In Somalia, the word "Mataano" means "twins." In New York City, it's starting to mean "amazing clothes." The dynamic duo making it so are Ayaan and Idyl Mohallim, born and raised in Somalia, who moved to Washington D.C at an early age. As teens, Ayaan and Idyl moved on to earn degrees in Business Management and English respectively. But the twins' passion for fashion took them in another direction post college. They moved to New York, where Ayaan worked in design and production for houses like Jill Stuart, while Idyl became a fashion assistant at Black Book magazine. By day, they honed their skills and by night they launched Mataano, their Africa-inspired clothing line, now in it's forth season. Along the way, Oprah came calling, highlighting the sisters in her show a few months back. Now nearing their second year as designers, they are still attracting attention with their phenomenal Spring 2011 presentation. We caught up with both sisters to talk fashion, growth and of course, Ms. Winfrey. ESSENCE.com: Describe your Spring 2011 Collection to us. Ayaan:
We felt bit nostalgic towards 1960s style, but we added a very modern style. It's pretty much one-hundred percent organic silk or silk linen or another variation on silk. Even pieces that look like they are denim are made from silk. Idyl: We love it because the colors are subdued and have earthy tones and soft salmon and peachy colors. It's an interesting marriage of fabrics and unexpected touches. It's very feminine and very elegant. ESSENCE.com: How is this new collection different from previous ones you've shown? Ayaan:
Our brand is becoming more defined by a soft, elegant aesthetic. In our last collection, shown during Africa Fashion Week, we presented pieces very influenced by African culture with prints and Fulani earrings. But this season we moved away from that. We realize that we are African, but we are also New Yorker and wanted to present clothes with both aesthetics. Idyl:
I think this collection is our strongest yet. And every season we just get stronger as designers. We love it. ESSENCE.com: The evolution continues for you two. November marks your second anniversary as designers. How does it feel? Idyl:
We've come a long way from basically on-the-job-training in the fashion industry, to sacrificing and saving to produce our first ten piece capsule collection while working every day to becoming full time designers this past January. Now we are being invited all over the world from South Africa to Ethiopia to Nigeria to Boston to showcase our collection. It's all beyond our wildest dreams. But we are also proud to say that we honestly worked really hard to get to this point. ESSENCE.com: As designers, what kind of women do you envision, when you put pen to pad and start sketching? Idyl:
The Mataano women is an ageless woman. What defines her is her elegance, her stylishness. She is someone who transitions from day to night and from country to country and needs beautiful, elegant, sexy clothes to match. ESSENCE.com: What other designers would you say have influenced your vision and aesthetic? Ayaan
: Personally, one of my favorites has always been Oscar de la Renta. I also love Rachel Roy. But honestly, there are so many amazing designers out there. Every season, I am blown away by the amazing work everyone is doing. I can spend all day looking at designers on Style.com. ESSENCE.com: As the next generation of designers. What do you think you bring to the table? How do you elevate an already crowded market place? Ayaan
: Just being Black and African and women adds another dimension to the dialogue. There aren't that many of us in the industry. Our voices aren't being heard in fashion. Idyl: To add to that, we aren't doing urban wear, so it's a different kind of woman we are speaking to. At the end of the day we want to show that Black women are fashionable. We want to be role models and inspire the next generation of Black women to join this game. Ayaan: And of course, we make beautiful clothes. (Laughs). ESSENCE.com: They are! You even caught Oprah's attention. What was the effect of your appearance on her show?

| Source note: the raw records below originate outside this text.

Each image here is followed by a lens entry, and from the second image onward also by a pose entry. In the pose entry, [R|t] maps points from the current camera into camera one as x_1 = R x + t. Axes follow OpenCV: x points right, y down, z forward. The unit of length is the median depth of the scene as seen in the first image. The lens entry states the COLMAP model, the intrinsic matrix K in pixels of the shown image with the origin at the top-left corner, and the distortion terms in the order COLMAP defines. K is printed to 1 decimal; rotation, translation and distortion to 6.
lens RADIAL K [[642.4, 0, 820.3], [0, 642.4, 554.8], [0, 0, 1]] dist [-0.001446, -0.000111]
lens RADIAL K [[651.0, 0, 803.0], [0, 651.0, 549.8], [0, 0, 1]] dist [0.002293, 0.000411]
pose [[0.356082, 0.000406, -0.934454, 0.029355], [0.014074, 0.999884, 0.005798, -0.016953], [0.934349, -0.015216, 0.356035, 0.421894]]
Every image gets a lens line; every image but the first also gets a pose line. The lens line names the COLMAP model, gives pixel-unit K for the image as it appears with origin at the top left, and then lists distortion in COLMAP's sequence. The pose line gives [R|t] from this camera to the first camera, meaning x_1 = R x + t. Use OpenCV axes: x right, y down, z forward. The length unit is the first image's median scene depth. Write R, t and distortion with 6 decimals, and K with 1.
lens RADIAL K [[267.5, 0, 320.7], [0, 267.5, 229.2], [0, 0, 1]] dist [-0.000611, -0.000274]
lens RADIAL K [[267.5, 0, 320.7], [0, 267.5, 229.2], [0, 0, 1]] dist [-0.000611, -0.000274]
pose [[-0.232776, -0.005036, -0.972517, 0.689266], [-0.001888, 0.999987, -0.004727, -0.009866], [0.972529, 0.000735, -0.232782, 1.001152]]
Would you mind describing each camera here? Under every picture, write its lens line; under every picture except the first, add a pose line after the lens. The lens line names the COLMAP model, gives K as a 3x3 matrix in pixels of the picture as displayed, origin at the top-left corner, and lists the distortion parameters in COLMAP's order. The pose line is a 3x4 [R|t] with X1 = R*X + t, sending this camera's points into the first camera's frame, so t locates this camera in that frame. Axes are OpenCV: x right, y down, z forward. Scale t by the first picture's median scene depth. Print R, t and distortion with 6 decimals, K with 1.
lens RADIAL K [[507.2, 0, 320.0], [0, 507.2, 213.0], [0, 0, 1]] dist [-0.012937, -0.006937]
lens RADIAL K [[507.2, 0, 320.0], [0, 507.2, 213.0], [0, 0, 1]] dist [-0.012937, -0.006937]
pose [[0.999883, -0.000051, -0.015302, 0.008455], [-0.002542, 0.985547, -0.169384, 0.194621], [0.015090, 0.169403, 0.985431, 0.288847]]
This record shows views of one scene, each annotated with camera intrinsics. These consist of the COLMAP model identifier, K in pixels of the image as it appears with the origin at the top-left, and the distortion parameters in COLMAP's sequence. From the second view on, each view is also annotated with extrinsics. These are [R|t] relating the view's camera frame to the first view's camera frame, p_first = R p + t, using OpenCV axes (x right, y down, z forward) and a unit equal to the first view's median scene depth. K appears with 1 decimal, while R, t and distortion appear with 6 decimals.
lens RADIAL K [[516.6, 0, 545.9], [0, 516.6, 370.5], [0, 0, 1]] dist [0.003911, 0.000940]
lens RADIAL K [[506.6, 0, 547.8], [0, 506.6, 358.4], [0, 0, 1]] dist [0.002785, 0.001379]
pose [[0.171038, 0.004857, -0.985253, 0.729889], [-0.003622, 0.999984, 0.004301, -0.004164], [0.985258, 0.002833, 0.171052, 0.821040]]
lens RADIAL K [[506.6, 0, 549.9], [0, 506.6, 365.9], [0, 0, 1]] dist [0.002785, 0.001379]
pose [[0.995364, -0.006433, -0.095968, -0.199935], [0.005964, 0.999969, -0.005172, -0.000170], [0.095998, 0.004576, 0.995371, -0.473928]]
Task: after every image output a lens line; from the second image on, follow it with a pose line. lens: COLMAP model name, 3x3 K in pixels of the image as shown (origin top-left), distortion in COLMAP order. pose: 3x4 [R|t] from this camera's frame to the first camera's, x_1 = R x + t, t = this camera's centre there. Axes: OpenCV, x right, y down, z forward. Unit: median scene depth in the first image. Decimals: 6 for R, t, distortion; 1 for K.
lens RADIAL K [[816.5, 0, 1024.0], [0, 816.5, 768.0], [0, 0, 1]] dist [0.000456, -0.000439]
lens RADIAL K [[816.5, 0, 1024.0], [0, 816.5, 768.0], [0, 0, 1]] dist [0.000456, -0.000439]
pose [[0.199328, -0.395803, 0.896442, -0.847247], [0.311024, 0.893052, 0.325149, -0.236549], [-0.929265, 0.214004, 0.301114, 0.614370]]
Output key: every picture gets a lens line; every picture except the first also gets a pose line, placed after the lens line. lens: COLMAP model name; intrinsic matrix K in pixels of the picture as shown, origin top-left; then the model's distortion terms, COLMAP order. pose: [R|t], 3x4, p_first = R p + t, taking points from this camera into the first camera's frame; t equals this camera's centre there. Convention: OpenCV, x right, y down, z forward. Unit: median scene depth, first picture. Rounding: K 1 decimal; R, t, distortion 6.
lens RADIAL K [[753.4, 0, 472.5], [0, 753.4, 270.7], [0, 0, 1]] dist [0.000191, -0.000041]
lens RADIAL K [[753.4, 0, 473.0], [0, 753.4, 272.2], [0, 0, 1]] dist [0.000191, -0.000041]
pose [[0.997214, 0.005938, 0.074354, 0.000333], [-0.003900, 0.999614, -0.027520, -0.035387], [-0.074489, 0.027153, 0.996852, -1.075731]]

Idyl: It was a lot of instant exposure. It didn't really solidify our brand or us as designers, but it got people talking and got people interested. Ayaan: It was like an explosion. We had four thousand hits on our site within an hour of our appearance. ESSENCE.com: So now, how can we find and buy your amazing pieces? Ayaan:
We are now sold at local boutiques throughout the country and looking to get into department stores with this Spring 2011 collection. We are also sold online at www.mataano.com so log on!